**GOAL OF THE EXERCISE**
Without any of the pictures, set down the data below exactly.

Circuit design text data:
>>>>

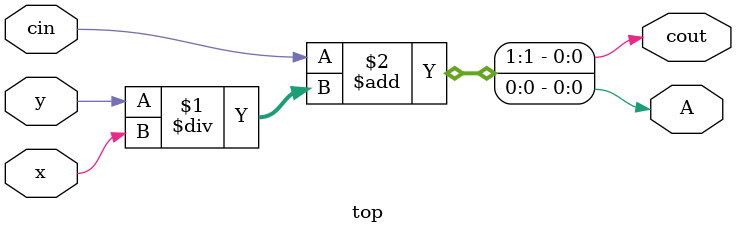
<source format=v>
module top
(
 input x,
 input y,
 input cin,

 output A,
 output cout
 );

assign {cout,A} =  cin + y / x;

endmodule

</source>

<<<<

**ANSWER FOR THE TASK**
<source format=v>
module top
(
 input x,
 input y,
 input cin,

 output A,
 output cout
 );

assign {cout,A} =  cin + y / x;

endmodule

</source>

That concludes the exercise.